**About this task**. Every entry, from first to last, is to be written out exactly.

++++++++++++++++++++

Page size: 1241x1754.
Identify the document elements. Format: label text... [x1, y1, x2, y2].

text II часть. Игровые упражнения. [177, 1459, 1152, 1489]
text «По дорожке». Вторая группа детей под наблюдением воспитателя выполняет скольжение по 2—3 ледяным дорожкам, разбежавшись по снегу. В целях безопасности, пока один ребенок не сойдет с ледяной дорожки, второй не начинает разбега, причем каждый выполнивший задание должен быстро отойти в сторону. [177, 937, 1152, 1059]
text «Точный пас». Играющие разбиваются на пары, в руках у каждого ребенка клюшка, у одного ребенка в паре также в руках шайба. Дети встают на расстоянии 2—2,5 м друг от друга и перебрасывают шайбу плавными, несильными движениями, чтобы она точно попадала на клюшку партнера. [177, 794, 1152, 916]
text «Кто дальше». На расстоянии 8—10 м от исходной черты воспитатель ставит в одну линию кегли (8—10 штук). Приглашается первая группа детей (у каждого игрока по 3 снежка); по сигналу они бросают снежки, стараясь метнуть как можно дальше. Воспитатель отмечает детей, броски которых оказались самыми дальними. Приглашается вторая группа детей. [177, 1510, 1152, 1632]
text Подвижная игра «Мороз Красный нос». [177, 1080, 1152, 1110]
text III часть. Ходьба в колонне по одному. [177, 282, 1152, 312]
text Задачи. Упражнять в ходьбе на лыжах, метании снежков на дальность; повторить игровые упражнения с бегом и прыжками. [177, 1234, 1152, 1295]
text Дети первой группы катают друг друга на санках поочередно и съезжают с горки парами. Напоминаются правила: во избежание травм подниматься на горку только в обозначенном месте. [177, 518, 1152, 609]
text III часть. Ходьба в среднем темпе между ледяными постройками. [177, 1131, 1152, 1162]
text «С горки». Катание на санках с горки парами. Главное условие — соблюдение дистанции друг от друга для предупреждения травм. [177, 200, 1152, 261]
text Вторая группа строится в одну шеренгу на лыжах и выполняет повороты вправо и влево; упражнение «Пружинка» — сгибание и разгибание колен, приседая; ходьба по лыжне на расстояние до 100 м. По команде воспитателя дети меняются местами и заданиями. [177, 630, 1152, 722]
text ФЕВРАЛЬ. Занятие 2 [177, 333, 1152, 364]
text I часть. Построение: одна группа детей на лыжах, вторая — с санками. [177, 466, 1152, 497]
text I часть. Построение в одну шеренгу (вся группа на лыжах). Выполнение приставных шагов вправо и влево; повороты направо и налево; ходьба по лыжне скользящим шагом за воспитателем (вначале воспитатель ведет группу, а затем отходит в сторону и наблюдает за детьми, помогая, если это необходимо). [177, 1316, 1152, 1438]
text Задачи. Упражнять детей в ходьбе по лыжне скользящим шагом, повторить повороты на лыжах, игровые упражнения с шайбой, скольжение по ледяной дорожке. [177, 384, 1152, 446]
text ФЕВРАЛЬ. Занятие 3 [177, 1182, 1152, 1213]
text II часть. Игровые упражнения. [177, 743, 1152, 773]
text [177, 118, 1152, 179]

++++++++++++++++++++

**Task answer**.
Page size: 1241x1754.
Identify the document elements. Format: label text... [x1, y1, x2, y2].

text II часть. Игровые упражнения. [177, 1459, 1152, 1489]
text «По дорожке». Вторая группа детей под наблюдением воспитателя выполняет скольжение по 2—3 ледяным дорожкам, разбежавшись по снегу. В целях безопасности, пока один ребенок не сойдет с ледяной дорожки, второй не начинает разбега, причем каждый выполнивший задание должен быстро отойти в сторону. [177, 937, 1152, 1059]
text «Точный пас». Играющие разбиваются на пары, в руках у каждого ребенка клюшка, у одного ребенка в паре также в руках шайба. Дети встают на расстоянии 2—2,5 м друг от друга и перебрасывают шайбу плавными, несильными движениями, чтобы она точно попадала на клюшку партнера. [177, 794, 1152, 916]
text «Кто дальше». На расстоянии 8—10 м от исходной черты воспитатель ставит в одну линию кегли (8—10 штук). Приглашается первая группа детей (у каждого игрока по 3 снежка); по сигналу они бросают снежки, стараясь метнуть как можно дальше. Воспитатель отмечает детей, броски которых оказались самыми дальними. Приглашается вторая группа детей. [177, 1510, 1152, 1632]
text Подвижная игра «Мороз Красный нос». [177, 1080, 1152, 1110]
text III часть. Ходьба в колонне по одному. [177, 282, 1152, 312]
text Задачи. Упражнять в ходьбе на лыжах, метании снежков на дальность; повторить игровые упражнения с бегом и прыжками. [177, 1234, 1152, 1295]
text Дети первой группы катают друг друга на санках поочередно и съезжают с горки парами. Напоминаются правила: во избежание травм подниматься на горку только в обозначенном месте. [177, 518, 1152, 609]
text III часть. Ходьба в среднем темпе между ледяными постройками. [177, 1131, 1152, 1162]
text «С горки». Катание на санках с горки парами. Главное условие — соблюдение дистанции друг от друга для предупреждения травм. [177, 200, 1152, 261]
text Вторая группа строится в одну шеренгу на лыжах и выполняет повороты вправо и влево; упражнение «Пружинка» — сгибание и разгибание колен, приседая; ходьба по лыжне на расстояние до 100 м. По команде воспитателя дети меняются местами и заданиями. [177, 630, 1152, 722]
text ФЕВРАЛЬ. Занятие 2 [177, 333, 1152, 364]
text I часть. Построение: одна группа детей на лыжах, вторая — с санками. [177, 466, 1152, 497]
text I часть. Построение в одну шеренгу (вся группа на лыжах). Выполнение приставных шагов вправо и влево; повороты направо и налево; ходьба по лыжне скользящим шагом за воспитателем (вначале воспитатель ведет группу, а затем отходит в сторону и наблюдает за детьми, помогая, если это необходимо). [177, 1316, 1152, 1438]
text Задачи. Упражнять детей в ходьбе по лыжне скользящим шагом, повторить повороты на лыжах, игровые упражнения с шайбой, скольжение по ледяной дорожке. [177, 384, 1152, 446]
text ФЕВРАЛЬ. Занятие 3 [177, 1182, 1152, 1213]
text II часть. Игровые упражнения. [177, 743, 1152, 773]
text [177, 118, 1152, 179]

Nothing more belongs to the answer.